### WHAT YOU NEED TO DO
Copy the lines from the one containing "tours te verkennen" up to and including the one containing "Aires: Palermo Street Art Tour", keeping them exactly as they appear.

### GIVEN RECORDS
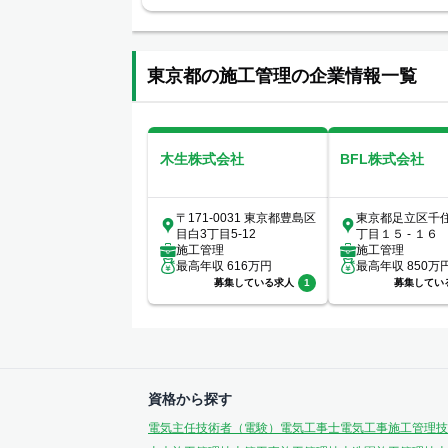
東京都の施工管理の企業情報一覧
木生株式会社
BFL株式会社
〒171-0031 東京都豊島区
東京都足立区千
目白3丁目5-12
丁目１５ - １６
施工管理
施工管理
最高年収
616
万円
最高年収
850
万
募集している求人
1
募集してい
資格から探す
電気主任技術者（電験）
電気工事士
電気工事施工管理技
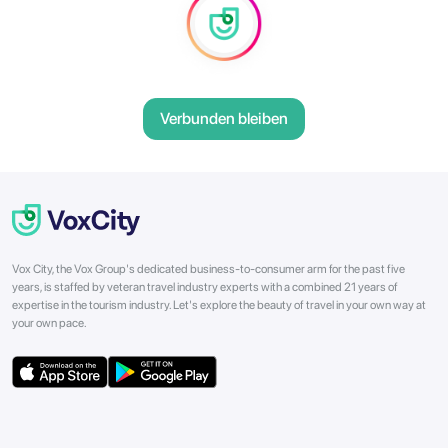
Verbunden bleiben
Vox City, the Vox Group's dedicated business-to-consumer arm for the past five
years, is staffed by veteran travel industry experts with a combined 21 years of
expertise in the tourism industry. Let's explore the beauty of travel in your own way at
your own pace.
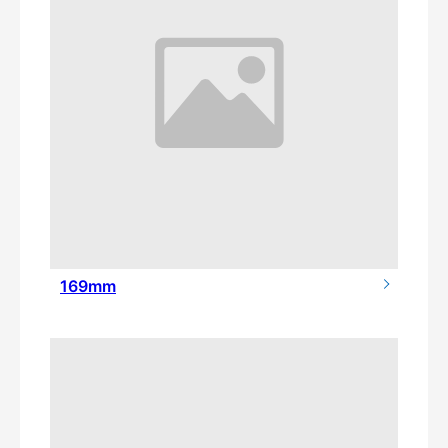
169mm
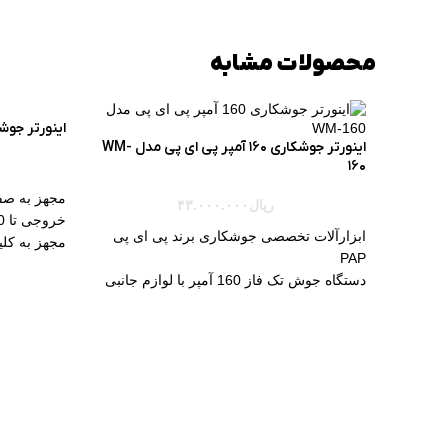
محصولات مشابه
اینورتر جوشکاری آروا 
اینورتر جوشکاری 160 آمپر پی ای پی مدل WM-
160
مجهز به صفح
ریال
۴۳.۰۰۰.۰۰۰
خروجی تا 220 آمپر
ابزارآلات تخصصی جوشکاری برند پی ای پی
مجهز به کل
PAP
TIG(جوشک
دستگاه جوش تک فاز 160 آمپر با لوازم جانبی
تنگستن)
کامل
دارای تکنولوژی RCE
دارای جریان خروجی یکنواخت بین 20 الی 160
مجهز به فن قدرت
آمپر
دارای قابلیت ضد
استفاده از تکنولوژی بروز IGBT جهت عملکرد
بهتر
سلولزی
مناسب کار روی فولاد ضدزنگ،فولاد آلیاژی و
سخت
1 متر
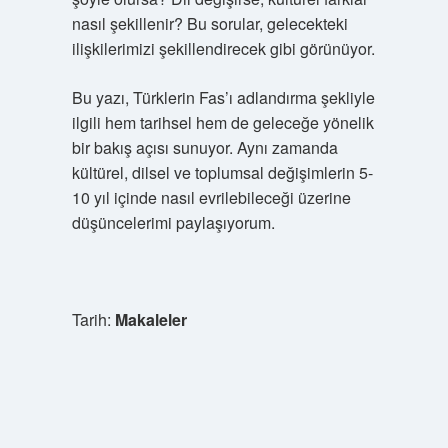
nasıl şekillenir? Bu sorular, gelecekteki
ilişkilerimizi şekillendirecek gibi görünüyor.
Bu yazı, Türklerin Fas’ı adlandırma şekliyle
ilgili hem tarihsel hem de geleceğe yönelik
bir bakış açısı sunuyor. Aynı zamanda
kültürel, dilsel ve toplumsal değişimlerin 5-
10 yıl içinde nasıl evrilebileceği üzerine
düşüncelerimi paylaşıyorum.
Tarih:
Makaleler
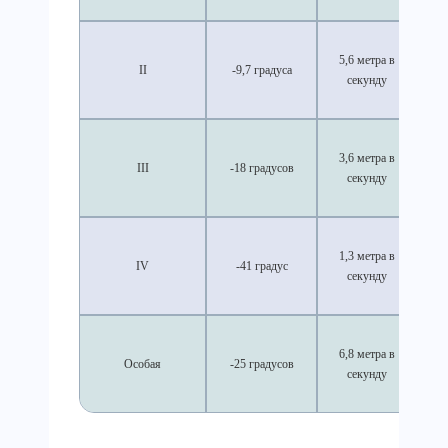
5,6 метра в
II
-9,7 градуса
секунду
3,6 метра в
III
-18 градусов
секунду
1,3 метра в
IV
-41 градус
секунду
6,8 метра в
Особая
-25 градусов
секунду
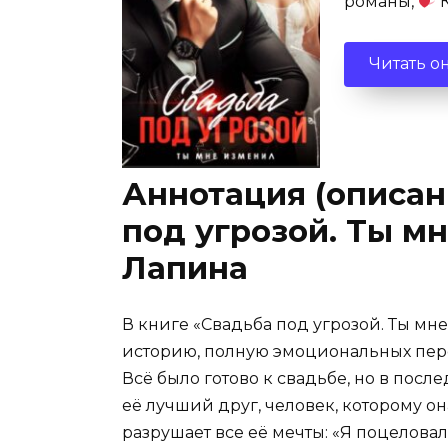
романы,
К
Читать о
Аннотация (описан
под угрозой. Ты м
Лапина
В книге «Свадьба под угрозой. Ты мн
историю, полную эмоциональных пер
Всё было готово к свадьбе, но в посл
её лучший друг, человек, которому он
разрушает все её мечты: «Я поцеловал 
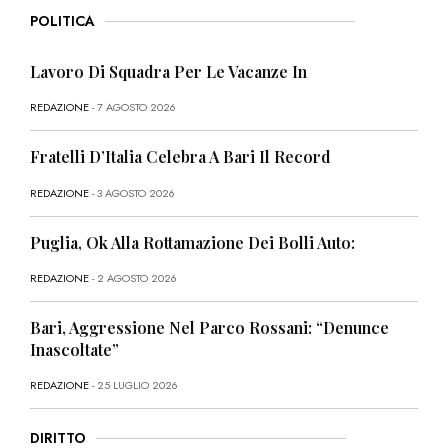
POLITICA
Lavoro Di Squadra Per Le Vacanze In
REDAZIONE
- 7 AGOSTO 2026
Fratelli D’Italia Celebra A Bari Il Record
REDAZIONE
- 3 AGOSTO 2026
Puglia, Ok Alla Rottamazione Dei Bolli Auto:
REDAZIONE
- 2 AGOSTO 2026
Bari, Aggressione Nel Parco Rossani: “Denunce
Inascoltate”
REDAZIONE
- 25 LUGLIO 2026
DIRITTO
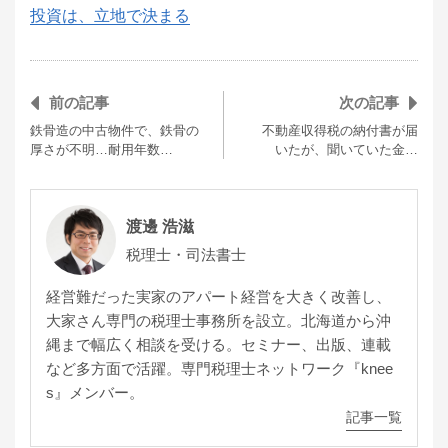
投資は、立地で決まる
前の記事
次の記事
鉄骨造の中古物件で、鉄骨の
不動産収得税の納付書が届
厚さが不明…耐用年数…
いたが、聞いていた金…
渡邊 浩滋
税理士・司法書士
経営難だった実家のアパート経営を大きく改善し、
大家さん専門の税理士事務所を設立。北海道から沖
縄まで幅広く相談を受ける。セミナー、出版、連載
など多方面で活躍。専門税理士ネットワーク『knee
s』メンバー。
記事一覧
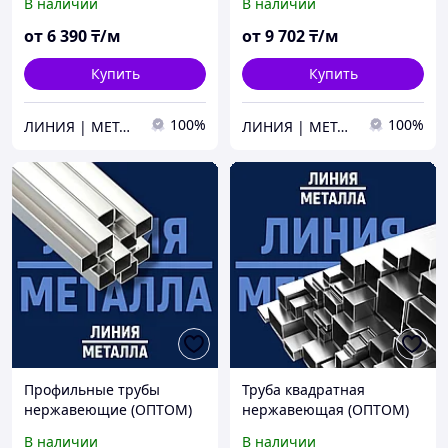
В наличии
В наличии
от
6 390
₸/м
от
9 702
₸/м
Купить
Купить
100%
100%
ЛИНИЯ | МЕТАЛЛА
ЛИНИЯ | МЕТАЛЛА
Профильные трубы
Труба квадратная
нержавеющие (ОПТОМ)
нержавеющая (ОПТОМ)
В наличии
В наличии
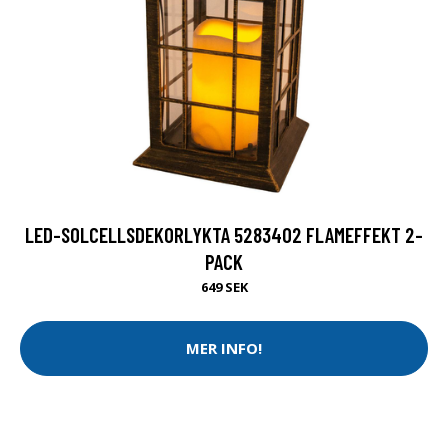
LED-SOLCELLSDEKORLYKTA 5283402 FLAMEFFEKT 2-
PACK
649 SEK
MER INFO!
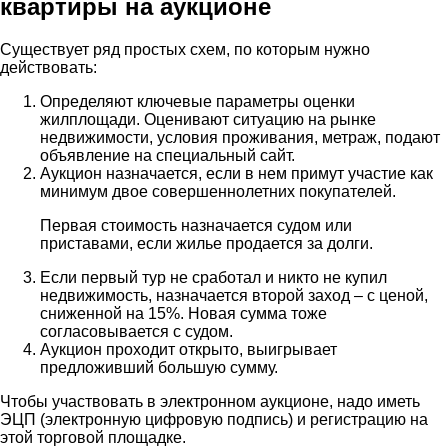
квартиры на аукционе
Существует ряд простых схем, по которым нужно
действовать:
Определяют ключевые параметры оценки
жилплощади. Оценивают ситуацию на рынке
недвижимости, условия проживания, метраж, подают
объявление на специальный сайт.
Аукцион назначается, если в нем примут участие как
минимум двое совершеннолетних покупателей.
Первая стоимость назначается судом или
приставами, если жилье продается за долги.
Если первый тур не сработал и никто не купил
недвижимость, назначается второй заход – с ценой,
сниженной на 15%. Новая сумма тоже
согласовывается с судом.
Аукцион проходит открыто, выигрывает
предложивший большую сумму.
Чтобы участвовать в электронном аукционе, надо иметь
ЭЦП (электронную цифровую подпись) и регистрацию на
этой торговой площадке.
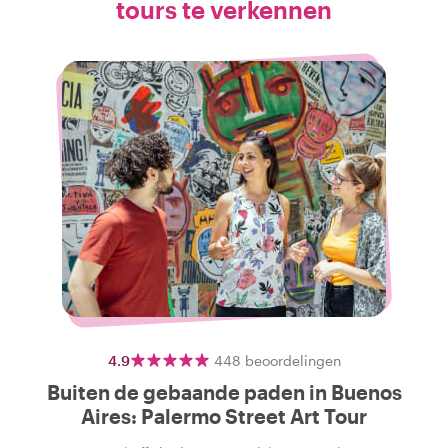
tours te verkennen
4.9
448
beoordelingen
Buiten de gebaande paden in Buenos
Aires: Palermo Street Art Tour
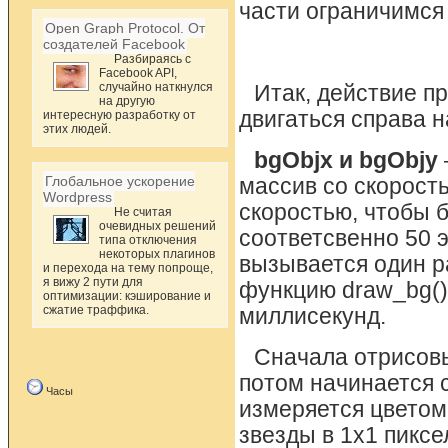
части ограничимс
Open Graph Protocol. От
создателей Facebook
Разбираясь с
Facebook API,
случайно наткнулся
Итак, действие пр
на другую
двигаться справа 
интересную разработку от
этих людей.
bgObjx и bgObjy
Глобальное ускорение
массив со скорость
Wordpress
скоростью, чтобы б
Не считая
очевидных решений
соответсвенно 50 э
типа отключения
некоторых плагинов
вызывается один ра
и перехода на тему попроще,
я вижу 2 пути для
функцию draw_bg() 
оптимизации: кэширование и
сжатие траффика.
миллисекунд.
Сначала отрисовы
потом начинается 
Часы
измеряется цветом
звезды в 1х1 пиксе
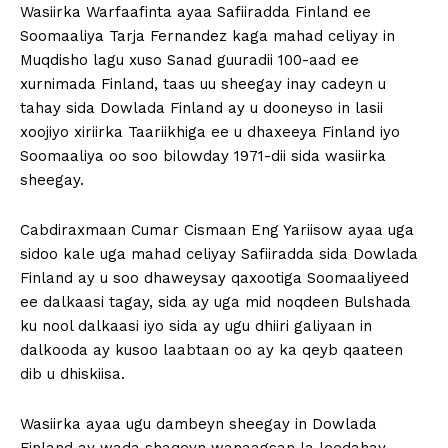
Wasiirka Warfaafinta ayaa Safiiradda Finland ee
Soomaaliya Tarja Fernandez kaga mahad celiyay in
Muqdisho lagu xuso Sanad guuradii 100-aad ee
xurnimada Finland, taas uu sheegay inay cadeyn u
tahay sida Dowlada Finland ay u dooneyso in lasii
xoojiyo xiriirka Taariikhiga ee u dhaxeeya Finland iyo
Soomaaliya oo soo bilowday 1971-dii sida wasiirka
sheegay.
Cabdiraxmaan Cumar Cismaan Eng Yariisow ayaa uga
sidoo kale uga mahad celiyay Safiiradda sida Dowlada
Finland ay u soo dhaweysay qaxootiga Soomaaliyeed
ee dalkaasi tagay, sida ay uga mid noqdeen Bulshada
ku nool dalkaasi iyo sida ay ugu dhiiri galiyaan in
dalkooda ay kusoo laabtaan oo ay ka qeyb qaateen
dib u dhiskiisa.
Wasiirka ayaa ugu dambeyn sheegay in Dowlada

### OUTPUT FOR THIS EXERCISE
tours te verkennen
4.9
448
beoordelingen
Buiten de gebaande paden in Buenos
Aires: Palermo Street Art Tour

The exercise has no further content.